Partway through the demo day, Iskold took the stage to tout the successes of Techstars NYC. In 2014, Techstars NYC graduates raised $180 million in venture funding. The last class of Techstars startups in New York raised $20 million and created 100 jobs.
Brad Feld, a prominent venture investor who co-founded Foundry Group, took to the stage to note that Etsy’s successful IPO was a huge win for New York tech. He declared this Techstars class to be the most “technically deep” one he’s ever seen.
None of the demonstrations that morning included a blatant plea for money. It came, albeit more subtly, from Feld. The founding principle of Techstars was that “you can build a vibrant, active startup community in every city around the world,” he said. But that requires members of that community to “give first.”

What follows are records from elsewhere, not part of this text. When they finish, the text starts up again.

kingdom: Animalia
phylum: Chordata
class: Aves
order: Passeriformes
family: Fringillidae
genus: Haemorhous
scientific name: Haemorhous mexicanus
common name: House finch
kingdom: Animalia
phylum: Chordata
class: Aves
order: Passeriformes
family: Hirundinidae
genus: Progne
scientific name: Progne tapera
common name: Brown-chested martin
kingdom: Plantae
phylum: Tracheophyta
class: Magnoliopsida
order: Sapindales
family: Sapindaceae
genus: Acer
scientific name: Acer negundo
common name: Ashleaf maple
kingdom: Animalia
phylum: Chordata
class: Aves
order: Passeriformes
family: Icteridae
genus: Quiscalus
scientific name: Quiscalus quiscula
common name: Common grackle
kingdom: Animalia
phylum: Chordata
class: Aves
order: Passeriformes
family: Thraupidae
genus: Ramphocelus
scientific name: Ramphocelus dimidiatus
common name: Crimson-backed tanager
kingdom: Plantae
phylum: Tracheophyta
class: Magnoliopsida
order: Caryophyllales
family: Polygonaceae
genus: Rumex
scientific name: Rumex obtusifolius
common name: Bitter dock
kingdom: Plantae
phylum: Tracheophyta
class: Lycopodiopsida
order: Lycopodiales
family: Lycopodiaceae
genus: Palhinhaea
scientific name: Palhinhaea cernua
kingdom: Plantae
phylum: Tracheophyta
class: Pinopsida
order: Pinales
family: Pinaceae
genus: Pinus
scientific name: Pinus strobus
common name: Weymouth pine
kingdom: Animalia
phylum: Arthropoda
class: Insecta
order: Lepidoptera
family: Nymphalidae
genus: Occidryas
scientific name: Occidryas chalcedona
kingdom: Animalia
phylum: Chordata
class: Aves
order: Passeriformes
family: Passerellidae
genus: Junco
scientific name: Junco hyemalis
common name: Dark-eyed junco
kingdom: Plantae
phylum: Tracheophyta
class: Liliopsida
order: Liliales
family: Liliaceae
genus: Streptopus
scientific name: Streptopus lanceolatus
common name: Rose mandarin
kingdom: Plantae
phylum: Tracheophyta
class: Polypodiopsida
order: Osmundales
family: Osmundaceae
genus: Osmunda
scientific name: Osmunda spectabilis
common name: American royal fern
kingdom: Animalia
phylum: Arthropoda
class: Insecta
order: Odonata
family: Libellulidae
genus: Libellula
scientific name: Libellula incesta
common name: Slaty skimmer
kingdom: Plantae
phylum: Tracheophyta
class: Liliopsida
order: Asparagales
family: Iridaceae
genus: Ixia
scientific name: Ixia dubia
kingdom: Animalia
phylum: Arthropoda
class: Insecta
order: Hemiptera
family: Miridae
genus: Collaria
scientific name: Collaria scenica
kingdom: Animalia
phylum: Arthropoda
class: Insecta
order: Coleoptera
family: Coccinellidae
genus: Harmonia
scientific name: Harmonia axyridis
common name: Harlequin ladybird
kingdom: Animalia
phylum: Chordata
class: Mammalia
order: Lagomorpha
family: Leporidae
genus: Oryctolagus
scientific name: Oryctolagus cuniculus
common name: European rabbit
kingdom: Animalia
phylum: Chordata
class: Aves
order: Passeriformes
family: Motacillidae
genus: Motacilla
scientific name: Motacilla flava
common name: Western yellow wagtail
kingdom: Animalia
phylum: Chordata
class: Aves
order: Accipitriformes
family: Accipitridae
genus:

“We’re asking for help and support from everybody here,” he said. That is necessary “to build an unbelievable place here that sustains itself, not just through the happy part of the cycle that we’re in now but through the inevitable downturn of the cycle.” If successful, he said, these companies will “change the way everything works for our species.”
And with that, the crowd flooded into the auditorium lobby, where the accelerator graduates stood beside tables with stickers and miniature cupcakes bearing their startup’s logos. Only investors, whose name tags were green, were invited to stay.